- Supplied material
------------------------------------------------

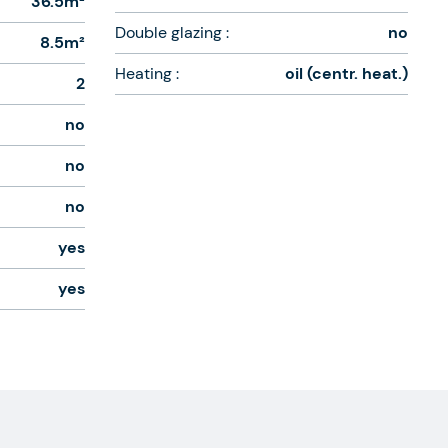
36.5m²
Double glazing :
no
8.5m²
Heating :
oil (centr. heat.)
2
no
no
no
yes
yes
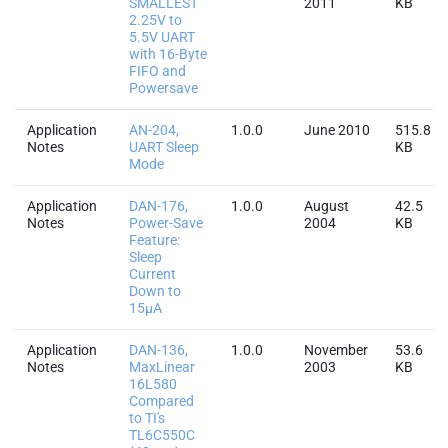
SMALLEST
2011
KB
2.25V to
5.5V UART
with 16-Byte
FIFO and
Powersave
Application
AN-204,
1.0.0
June 2010
515.8
Notes
UART Sleep
KB
Mode
Application
DAN-176,
1.0.0
August
42.5
Notes
Power-Save
2004
KB
Feature:
Sleep
Current
Down to
15µA
Application
DAN-136,
1.0.0
November
53.6
Notes
MaxLinear
2003
KB
16L580
Compared
to TI's
TL6C550C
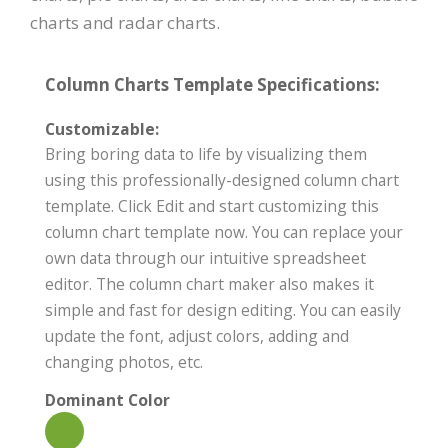
charts and radar charts.
Column Charts Template Specifications:
Customizable:
Bring boring data to life by visualizing them
using this professionally-designed column chart
template. Click Edit and start customizing this
column chart template now. You can replace your
own data through our intuitive spreadsheet
editor. The column chart maker also makes it
simple and fast for design editing. You can easily
update the font, adjust colors, adding and
changing photos, etc.
Dominant Color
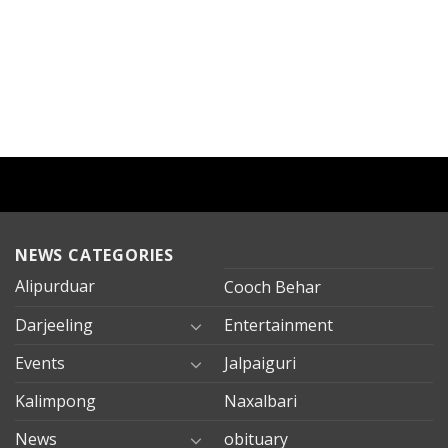
NEWS CATEGORIES
Alipurduar
Cooch Behar
Darjeeling
Entertainment
Events
Jalpaiguri
Kalimpong
Naxalbari
News
obituary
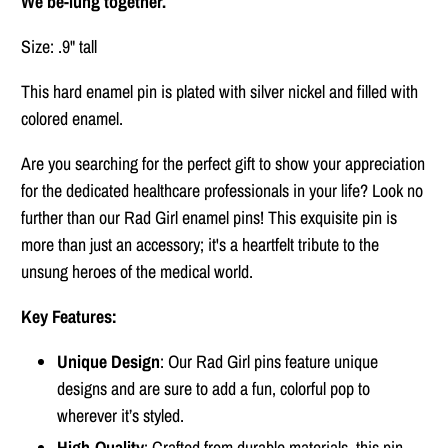
We be-lung together.
Size: .9" tall
This hard enamel pin is plated with silver nickel and filled with
colored enamel.
Are you searching for the perfect gift to show your appreciation
for the dedicated healthcare professionals in your life? Look no
further than our Rad Girl enamel pins! This exquisite pin is
more than just an accessory; it's a heartfelt tribute to the
unsung heroes of the medical world.
Key Features:
Unique Design
: Our Rad Girl pins feature unique
designs and are sure to add a fun, colorful pop to
wherever it’s styled.
High-Quality
: Crafted from durable materials, this pin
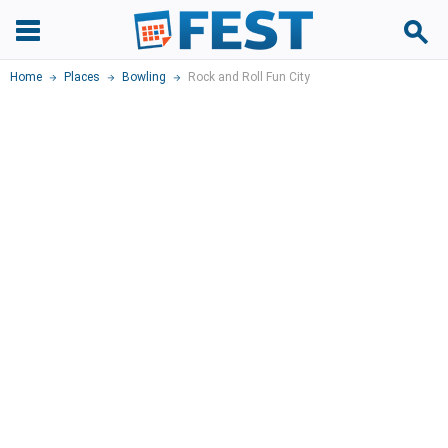
Home
Places
Bowling
Rock and Roll Fun City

------------------------------------------------

- Problem to solve
Would you copy each line of the records that contains "than"?

- Solution for this problem
further than our Rad Girl enamel pins! This exquisite pin is
more than just an accessory; it's a heartfelt tribute to the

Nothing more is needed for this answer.